City keeps its rhythm as DYFI rally heads for Shangumughom

January 12, 2010 07:04 pm | Updated 07:04 pm IST - THIRUVANANTHAPURAM

New avenues: The rally marking the culmination of the 11th State conference of the DYFI which was taken out in the city on Monday.

New avenues: The rally marking the culmination of the 11th State conference of the DYFI which was taken out in the city on Monday.

With Shanghumughom being the venue of the public meeting organised to mark the conclusion of the 11th State conference of the Democratic Youth Federation of India (DYFI) on Monday, people were spared from traffic chaos in the city, already reeling under congestion caused by road development works.

The DYFI activists took out a rally from near the old G.V. Raja School to the Shanghumughom beach and hence, vehicular traffic flowed uninterrupted in the city.
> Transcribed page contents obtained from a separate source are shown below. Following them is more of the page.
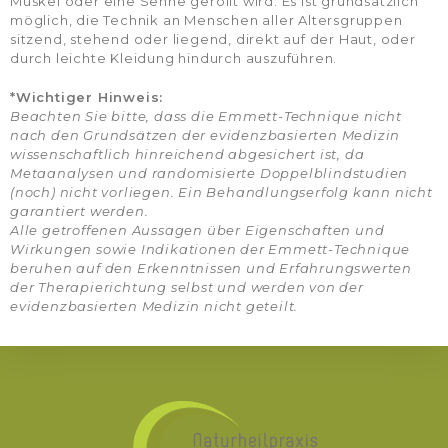
Muskel oder eine Sehne gerollt wird. Es ist grundsätzlich
möglich, die Technik an Menschen aller Altersgruppen
sitzend, stehend oder liegend, direkt auf der Haut, oder
durch leichte Kleidung hindurch auszuführen.
*Wichtiger Hinweis:
Beachten Sie bitte, dass die Emmett-Technique nicht
nach den Grundsätzen der evidenzbasierten Medizin
wissenschaftlich hinreichend abgesichert ist, da
Metaanalysen und randomisierte Doppelblindstudien
(noch) nicht vorliegen. Ein Behandlungserfolg kann nicht
garantiert werden.
Alle getroffenen Aussagen über Eigenschaften und
Wirkungen sowie Indikationen der Emmett-Technique
beruhen auf den Erkenntnissen und Erfahrungswerten
der Therapierichtung selbst und werden von der
evidenzbasierten Medizin nicht geteilt.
The DYFI said that over one lakh activists participated.

Had the rally culminated in Putharikandam Maidan, the usual venue for such events, after passing through the arterial roads, traffic chaos would have affected life in the city, which does not have parallel corridors.
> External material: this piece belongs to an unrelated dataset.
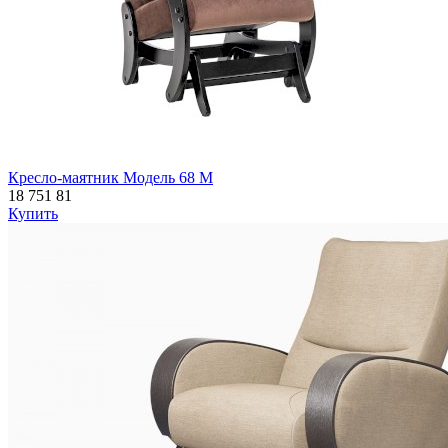
Кресло-маятник Модель 68 М
18 751
81
Купить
The public and this being the Sabarimala pilgrimage season, the Ayyappa devotees visiting the Sree Padmananabha Swamy temple, were thus spared from an ordeal.

“Though it was a working day, the city was exceptionally free in the evening and there were no traffic snarls on account of the rally. Organisations holding such rallies should try to hold them at Shanghumughom,” a traffic official said.

The office-goers, the students and other commuters did not have to wait endlessly at the bus stops. Taxis, autoricksaws and private vehicles plied. Those going to the airport from various places had the option of taking the Chakka-Eenchakkal-Valiyathura road.

The only difference

The only sign of a public rally in the city was the running of vehicles carrying the activists. These vehicles were allowed to park on the Veli-Madhavapuram road, the National Highway bypass and the football ground near the beach. The Shanghumughom venue came as a big relief to the short-staffed police traffic wing.

The National Transportation Planning and Research Centre (NATPAC) had long ago suggested identifying a square or a ground not too long from the city, either on the Chakka-Kovalam bypass stretch or at Shanghumughom, for rallies and dharnas.

NATPAC had made the suggestion to set up a protest square or ground on the lines of the Boat Club Maidan in New Delhi and such venues abroad. Nothing has come of the suggestion.

Many political parties and other organisations are not in favour of such a venue as they fear that their programmes will not get media and public attention.

A NATPAC study has estimated a loss of Rs.15.06 crores a year owing to processions and protest marches in the capital.